Influence of on-site low-ureolysis bacteria and high-ureolysis bacteria on the effectiveness of MICP processes

TL;DR

This study investigates how native soil bacteria with different ureolysis capabilities affect the efficiency of Microbially Induced Calcium Carbonate Precipitation (MICP), revealing that high-ureolysis bacteria improve MICP outcomes compared to low-ureolysis bacteria.

Contribution

It provides new insights into the distinct impacts of low- and high-ureolysis bacteria on MICP performance and soil stabilization, emphasizing the importance of bacterial activity and pH control.

Findings

High-ureolysis bacteria reduce bacterial activity less than S. pasteurii alone.

High-ureolysis bacteria increase calcium carbonate precipitation and UCS.

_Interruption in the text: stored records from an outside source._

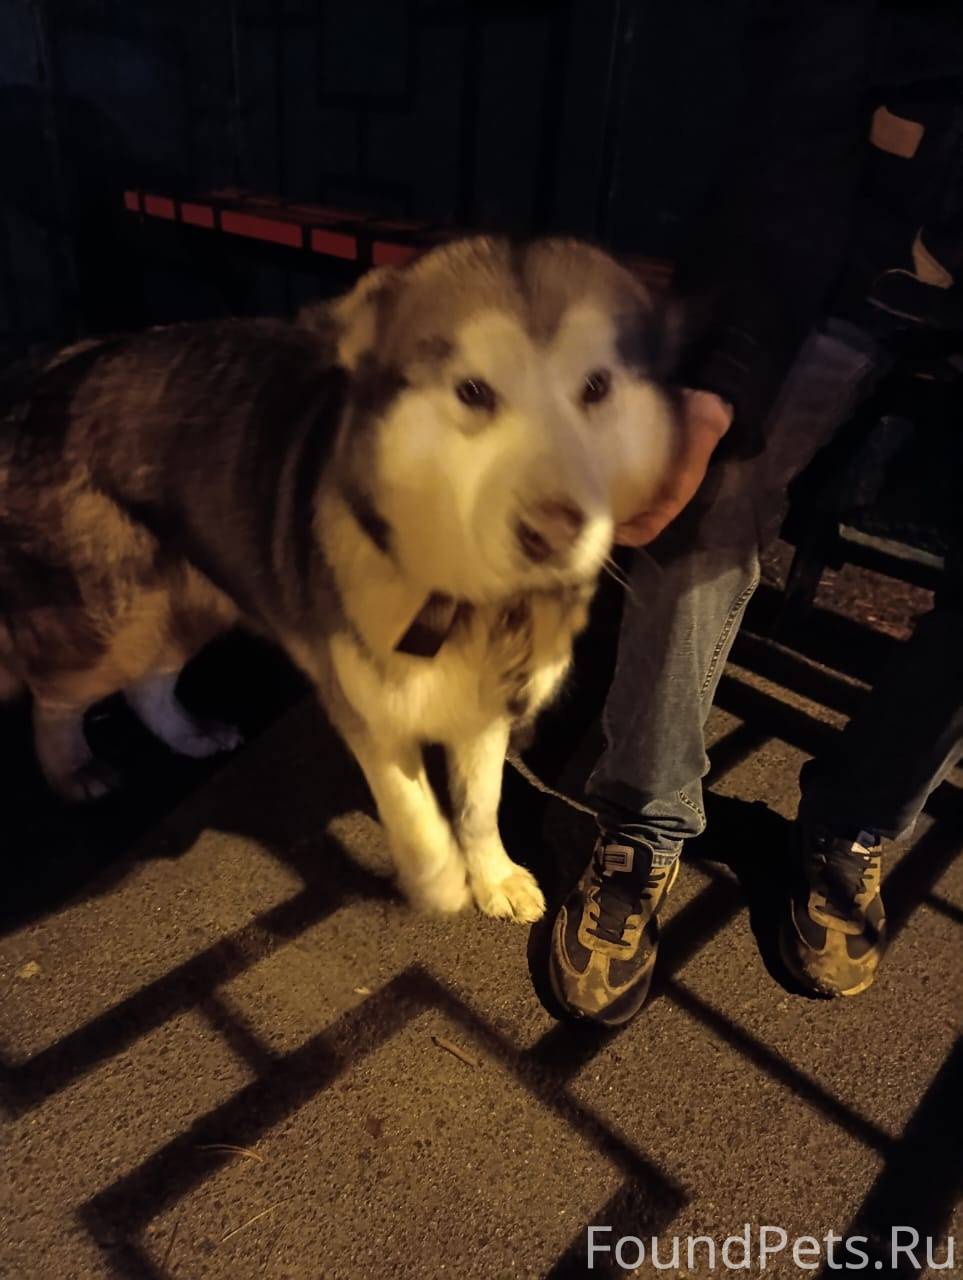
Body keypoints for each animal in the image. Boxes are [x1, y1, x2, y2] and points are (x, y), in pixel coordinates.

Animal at [0, 237, 677, 921]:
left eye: (596, 386)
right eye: (472, 391)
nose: (553, 533)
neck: (466, 601)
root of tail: (56, 364)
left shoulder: (484, 706)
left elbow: (480, 807)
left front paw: (494, 876)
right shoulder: (366, 712)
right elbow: (415, 814)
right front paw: (439, 880)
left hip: (186, 601)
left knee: (149, 685)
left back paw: (190, 736)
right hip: (113, 621)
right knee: (54, 697)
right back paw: (73, 770)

Low-ureolysis bacteria significantly decrease bacterial activity and UCS.

Abstract

Microbially Induced Calcium Carbonate Precipitation (MICP) is an eco-friendly technique that enhances soil mechanical properties using urease-producing microorganisms, especially Sporosarcina pasteurii. However, field trials often yield suboptimal results due to the presence of indigenous soil microbes. To evaluate their impact, bacteria from natural soil were classified into two groups: low-ureolysis and high-ureolysis. These were combined with S. pasteurii in experiments using microfluidic chips and sand columns. The analysis covered bacterial populations, urease activity, pH changes, calcium carbonate crystal metrics, and unconfined compressive strength (UCS). Results indicated that mixing low-ureolysis bacteria with S. pasteurii resulted in a 74-84% reduction in bacterial activity and a 60% decrease in chemical conversion rate, leading to a 60% drop in UCS. In contrast, combining high-ureolysis bacteria with S. pasteurii reduced bacterial activity by 49-54%, which was less than the 64% reduction seen with S. pasteurii alone. This combination improved calcium carbonate conversion rates by 9% to 45% and slightly enhanced UCS.The study highlights the distinct effects of low-ureolysis and high-ureolysis bacteria on MICP efficiency, particularly regarding their influence on pH. Low-ureolysis bacteria decrease pH, while high-ureolysis bacteria increase it. Maintaining high bacterial activity and precipitation rates is crucially dependent on pH levels. Future strategies could focus on reducing the presence of low-ureolysis bacteria or sustaining higher pH levels to enhance MICP effectiveness in field applications.